### YOUR OBJECTIVE:
The answer should be one number, the count of lines in the data with "Breaking".

### EXTRACTED DATA:
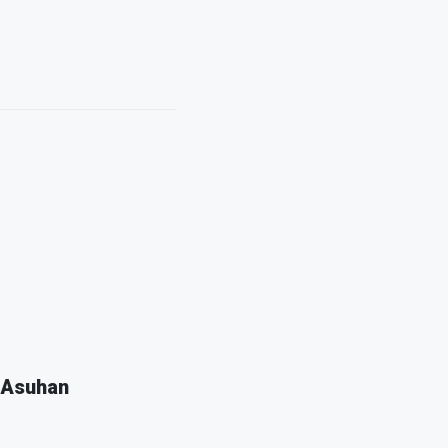
 Asuhan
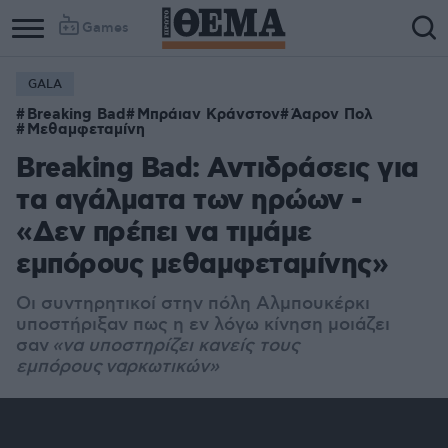
Games
GALA
Breaking Bad
Μπράιαν Κράνστον
Άαρον Πολ
Μεθαμφεταμίνη
Breaking Bad: Αντιδράσεις για
τα αγάλματα των ηρώων -
«Δεν πρέπει να τιμάμε
εμπόρους μεθαμφεταμίνης»
Οι συντηρητικοί στην πόλη Αλμπουκέρκι
υποστήριξαν πως η εν λόγω κίνηση μοιάζει
σαν
«να υποστηρίζει κανείς τους
εμπόρους ναρκωτικών»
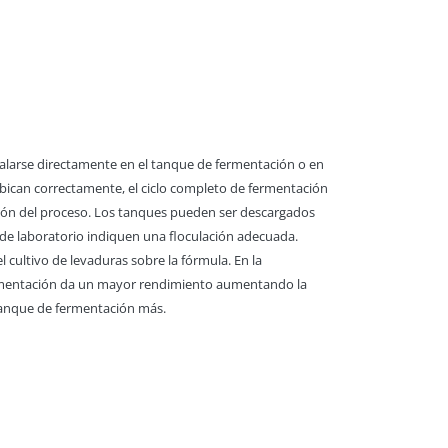
stalarse directamente en el tanque de fermentación o en
ubican correctamente, el ciclo completo de fermentación
ión del proceso. Los tanques pueden ser descargados
 de laboratorio indiquen una floculación adecuada.
 cultivo de levaduras sobre la fórmula. En la
fermentación da un mayor rendimiento aumentando la
 tanque de fermentación más.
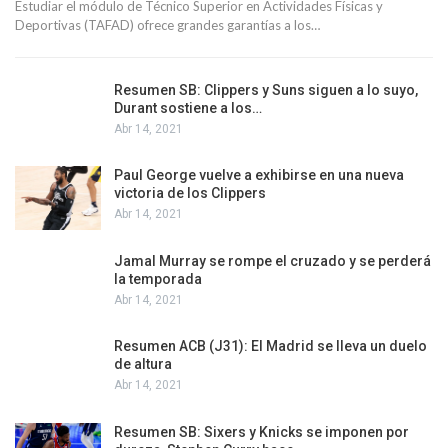
Estudiar el módulo de Técnico Superior en Actividades Físicas y
Deportivas (TAFAD) ofrece grandes garantías a los…
Resumen SB: Clippers y Suns siguen a lo suyo,
Durant sostiene a los…
Abr 14, 2021
Paul George vuelve a exhibirse en una nueva
victoria de los Clippers
Abr 14, 2021
Jamal Murray se rompe el cruzado y se perderá
la temporada
Abr 14, 2021
Resumen ACB (J31): El Madrid se lleva un duelo
de altura
Abr 14, 2021
Resumen SB: Sixers y Knicks se imponen por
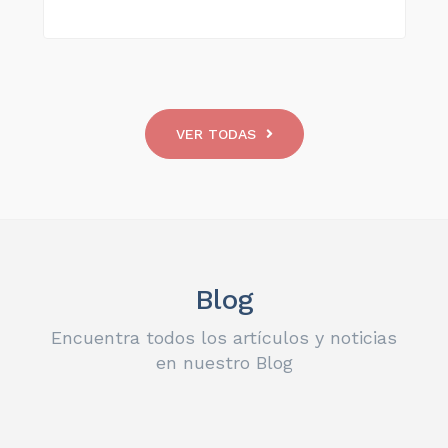
VER TODAS
Blog
Encuentra todos los artículos y noticias
en nuestro Blog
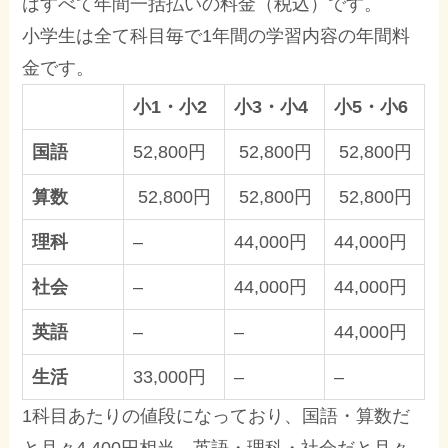
はすべて年間一括払いの料金（税込）です。
小学生は全て科目毎で1年間の学習内容の年間料
金です。
小1・小2
小3・小4
小5・小6
国語
52,800円
52,800円
52,800円
算数
52,800円
52,800円
52,800円
理科
–
44,000円
44,000円
社会
–
44,000円
44,000円
英語
–
–
44,000円
生活
33,000円
–
–
1科目あたりの値段になっており、国語・算数だ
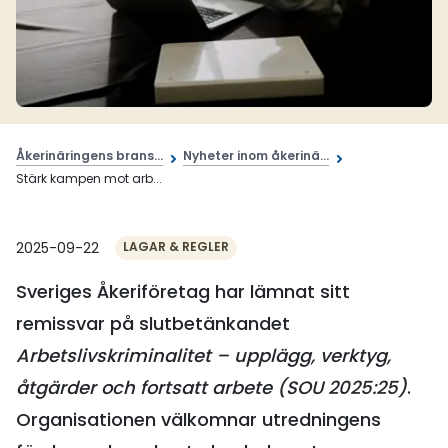
Åkerinäringens brans...
Nyheter inom åkerinä...
Stärk kampen mot arb...
2025-09-22
LAGAR & REGLER
Sveriges Åkeriföretag har lämnat sitt
remissvar på slutbetänkandet
Arbetslivskriminalitet – upplägg, verktyg,
åtgärder och fortsatt arbete (SOU 2025:25)
.
Organisationen välkomnar utredningens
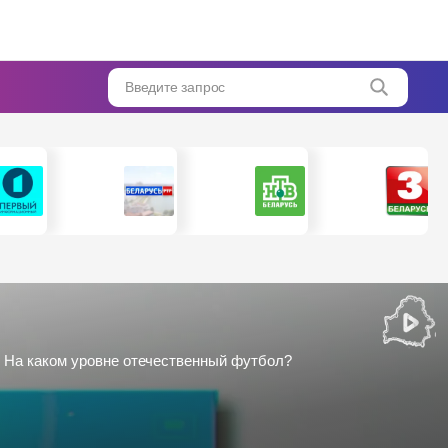
Введите запрос
| На каком уровне отечественный футбол?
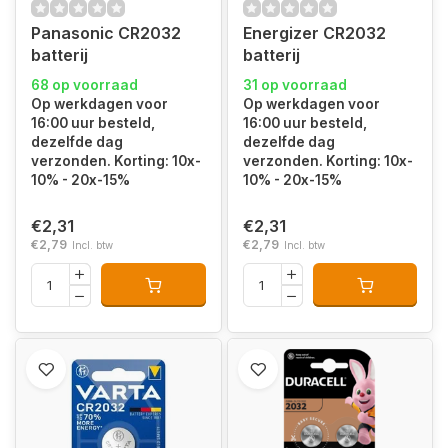
Panasonic CR2032
Energizer CR2032
batterij
batterij
68 op voorraad
31 op voorraad
Op werkdagen voor
Op werkdagen voor
16:00 uur besteld,
16:00 uur besteld,
dezelfde dag
dezelfde dag
verzonden. Korting: 10x-
verzonden. Korting: 10x-
10% - 20x-15%
10% - 20x-15%
€2,31
€2,31
€2,79
€2,79
Incl. btw
Incl. btw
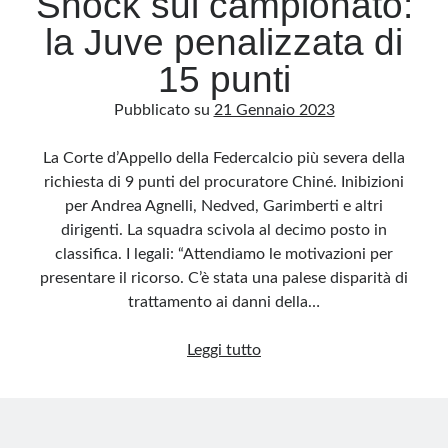
Shock sul campionato:
la Juve penalizzata di
15 punti
Pubblicato su
21 Gennaio 2023
La Corte d’Appello della Federcalcio più severa della
richiesta di 9 punti del procuratore Chiné. Inibizioni
per Andrea Agnelli, Nedved, Garimberti e altri
dirigenti. La squadra scivola al decimo posto in
classifica. I legali: “Attendiamo le motivazioni per
presentare il ricorso. C’è stata una palese disparità di
trattamento ai danni della…
Shock
Leggi tutto
sul
campionato:
la
Juve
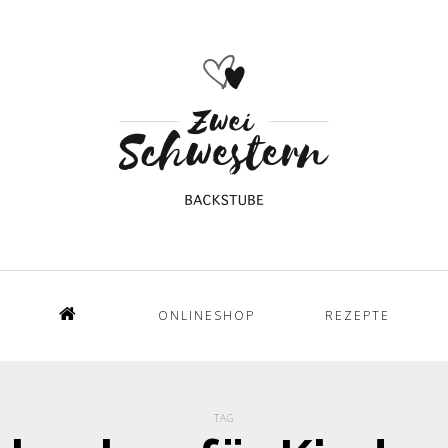
ONLINESHOP
REZEPTE
Home
TAG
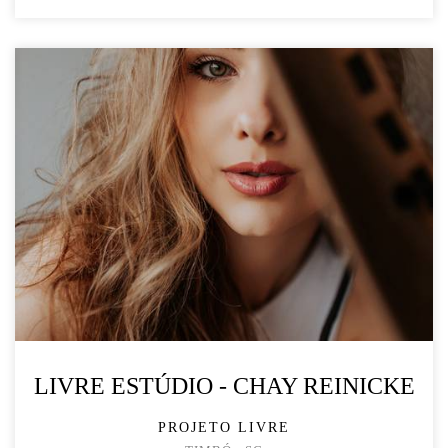
LIVRE ESTÚDIO - CHAY REINICKE
PROJETO LIVRE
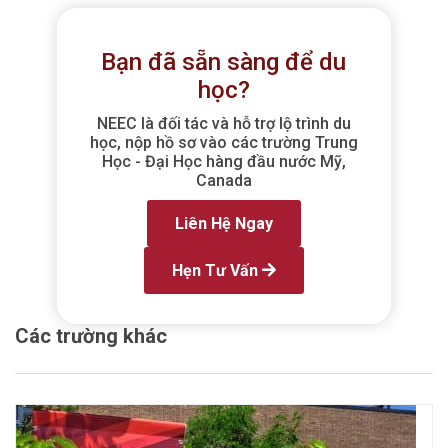
Bạn đã sẵn sàng để du
học?
NEEC là đối tác và hỗ trợ lộ trình du
học, nộp hồ sơ vào các trường Trung
Học - Đại Học hàng đầu nước Mỹ,
Canada
Liên Hệ Ngay
Hẹn Tư Vấn
Các trường khác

### WRITTEN RESPONSE:
2